La CGT de l’hôpital de Montfavet au devant du recul de la psychiatrie

Trois ans de lutte en plus pour Claire Moreno à la tête de la CGT de l’hôpital de Montfavet, réélue ce mercredi suite au congrès de la section syndicale d’un des plus grands établissements de santé mentale en France, qui rassemble environ 420 des 2 200 agents de l’hôpital.

D’autant que la CGT de l’hôpital psychiatrique fête son 120e anniversaire en 2026 et que « sans nous, il n’aurait pas le même visage », glisse Gaby Adrian, tout juste élu secrétaire général adjoint.

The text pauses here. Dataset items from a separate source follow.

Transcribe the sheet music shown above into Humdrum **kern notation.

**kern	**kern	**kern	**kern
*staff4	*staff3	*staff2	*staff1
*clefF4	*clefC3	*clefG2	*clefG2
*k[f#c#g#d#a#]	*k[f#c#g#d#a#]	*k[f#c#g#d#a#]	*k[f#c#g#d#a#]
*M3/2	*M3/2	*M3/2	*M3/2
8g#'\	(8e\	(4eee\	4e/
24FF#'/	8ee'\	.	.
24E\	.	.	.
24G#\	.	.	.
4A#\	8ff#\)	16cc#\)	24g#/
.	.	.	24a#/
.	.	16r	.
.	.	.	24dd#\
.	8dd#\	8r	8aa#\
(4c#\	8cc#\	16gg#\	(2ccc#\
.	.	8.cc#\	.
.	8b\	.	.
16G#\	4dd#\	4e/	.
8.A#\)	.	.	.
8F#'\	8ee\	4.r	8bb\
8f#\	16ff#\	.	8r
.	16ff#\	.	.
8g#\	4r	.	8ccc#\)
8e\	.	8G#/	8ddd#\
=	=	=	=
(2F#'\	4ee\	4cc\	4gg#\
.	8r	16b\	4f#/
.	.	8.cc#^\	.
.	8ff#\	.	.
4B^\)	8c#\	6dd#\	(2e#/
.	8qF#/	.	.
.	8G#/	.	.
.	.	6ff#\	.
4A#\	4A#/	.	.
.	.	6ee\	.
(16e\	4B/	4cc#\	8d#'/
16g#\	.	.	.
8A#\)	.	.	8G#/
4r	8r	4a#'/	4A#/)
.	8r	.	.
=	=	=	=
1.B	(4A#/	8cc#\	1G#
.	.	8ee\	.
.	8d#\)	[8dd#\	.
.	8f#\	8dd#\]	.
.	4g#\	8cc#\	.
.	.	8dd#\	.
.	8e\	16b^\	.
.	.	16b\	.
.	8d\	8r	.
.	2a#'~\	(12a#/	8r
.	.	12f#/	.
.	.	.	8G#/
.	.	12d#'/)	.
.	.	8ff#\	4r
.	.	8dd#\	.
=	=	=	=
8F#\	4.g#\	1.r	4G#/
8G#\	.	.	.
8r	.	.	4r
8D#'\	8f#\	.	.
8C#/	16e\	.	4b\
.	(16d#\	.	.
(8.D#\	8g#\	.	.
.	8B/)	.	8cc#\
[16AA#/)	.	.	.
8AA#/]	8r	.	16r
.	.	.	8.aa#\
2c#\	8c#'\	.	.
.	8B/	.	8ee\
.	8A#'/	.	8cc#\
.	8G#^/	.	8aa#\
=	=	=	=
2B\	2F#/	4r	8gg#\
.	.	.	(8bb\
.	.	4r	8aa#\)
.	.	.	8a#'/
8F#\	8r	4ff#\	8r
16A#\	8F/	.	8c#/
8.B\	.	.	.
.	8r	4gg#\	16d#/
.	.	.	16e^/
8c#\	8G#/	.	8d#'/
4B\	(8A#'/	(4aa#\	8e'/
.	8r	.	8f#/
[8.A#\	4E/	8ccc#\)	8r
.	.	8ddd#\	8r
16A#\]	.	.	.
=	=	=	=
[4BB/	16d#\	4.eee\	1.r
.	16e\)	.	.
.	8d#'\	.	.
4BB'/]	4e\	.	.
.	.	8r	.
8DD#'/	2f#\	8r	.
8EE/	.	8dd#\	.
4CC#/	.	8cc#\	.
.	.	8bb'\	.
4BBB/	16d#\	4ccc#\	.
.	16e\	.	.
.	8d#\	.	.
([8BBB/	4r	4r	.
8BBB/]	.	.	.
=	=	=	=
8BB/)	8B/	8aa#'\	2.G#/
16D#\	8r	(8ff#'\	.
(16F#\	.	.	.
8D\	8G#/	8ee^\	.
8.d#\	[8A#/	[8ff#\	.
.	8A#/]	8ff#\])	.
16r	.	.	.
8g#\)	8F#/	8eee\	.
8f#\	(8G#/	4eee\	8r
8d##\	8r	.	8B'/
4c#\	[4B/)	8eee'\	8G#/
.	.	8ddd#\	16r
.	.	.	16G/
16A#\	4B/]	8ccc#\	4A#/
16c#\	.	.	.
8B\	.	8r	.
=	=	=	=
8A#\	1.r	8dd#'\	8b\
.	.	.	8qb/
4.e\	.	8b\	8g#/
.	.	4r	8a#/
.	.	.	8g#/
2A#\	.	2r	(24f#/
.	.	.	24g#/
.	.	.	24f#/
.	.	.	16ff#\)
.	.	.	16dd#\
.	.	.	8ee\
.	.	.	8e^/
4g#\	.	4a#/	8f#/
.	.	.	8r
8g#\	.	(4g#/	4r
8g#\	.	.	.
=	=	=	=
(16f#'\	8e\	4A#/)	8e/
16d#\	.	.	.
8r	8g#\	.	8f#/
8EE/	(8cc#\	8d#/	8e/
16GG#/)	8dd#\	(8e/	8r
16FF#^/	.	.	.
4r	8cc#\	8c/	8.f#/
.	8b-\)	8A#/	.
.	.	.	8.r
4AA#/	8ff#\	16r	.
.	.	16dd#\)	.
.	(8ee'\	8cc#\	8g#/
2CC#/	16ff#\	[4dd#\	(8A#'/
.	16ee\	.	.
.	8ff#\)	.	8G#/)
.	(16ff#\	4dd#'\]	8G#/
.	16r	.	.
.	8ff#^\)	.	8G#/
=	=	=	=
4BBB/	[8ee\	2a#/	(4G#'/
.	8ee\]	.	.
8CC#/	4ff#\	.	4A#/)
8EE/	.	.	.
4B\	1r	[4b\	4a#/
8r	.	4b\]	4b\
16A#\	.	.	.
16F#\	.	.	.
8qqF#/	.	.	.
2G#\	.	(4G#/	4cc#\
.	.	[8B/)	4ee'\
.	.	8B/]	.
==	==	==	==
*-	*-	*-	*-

Et pour les trois prochaines années, un regard attentif va être porté sur les grandes transformations prévues sur le site. Comme celle présentée en grande pompe en avril dernier. Un chantier de 13,9 millions d’euros visant à « humaniser » les soins (notre édition du jeudi 23 avril). Une réhabilitation regardée avec attention car cela implique d’autres problématiques, la direction du site souhaitant adapter les conditions d’isolation des patients qui peuvent parfois être difficiles à gérer. « Humanisation oui. Mais si on réduit nos effectifs à deux pour quinze. Et que les deux doivent être avec un patient, on fait quoi des treize autres ? On veut surtout des effectifs pour éviter la frustration des patients », ajoute-t-elle. Et de pointer également la présence de mineurs dans des services pour adultes. Ou encore la demande d’escorte de police pour l’accueil de patients en détention. Tout en répétant qu’elle « dédouane la direction de cela car ce qu’il manque, c’est des budgets. Elle fait ce qu’elle peut. S’il y avait les budgets pour de la masse salariale, ils embaucheraient et on reverrait les effectifs à la hausse et on pourrait faire de la vraie psychiatrie, du vrai médico-social ». Chaque année, 22 000 personnes sont prises en charge par les services du centre hospitalier.

Budget réduit

Et face à la crise que traverse le secteur, elle se remonte les manches. Avec, pour les trois années à venir, « des engagements forts au niveau de la lutte contre l’extrême droite, des engagements forts sur le maintien des valeurs de la CGT et pour défendre une psychiatrie et le médico-social publics, la santé publique au service des usagers », pose-t-elle en introduction. La section syndicale se pose contre les idéologies qui vont à l’encontre du modèle social et le secteur privé qui souhaite grignoter des parts du public. « Toutes les années, ils viennent tirer sur nos budgets en disant qu’il faut réduire nos dépenses. Sauf que nous, on n’est pas une entreprise qui fournit du capital », réitère Claire Moreno. Pointant entre autres que la psychiatrie a été érigée en cause nationale « mais que l’on ferme des lits tous les ans ».

L’élection présidentielle sera donc scrutée de près par les syndicalistes de la psychiatrie.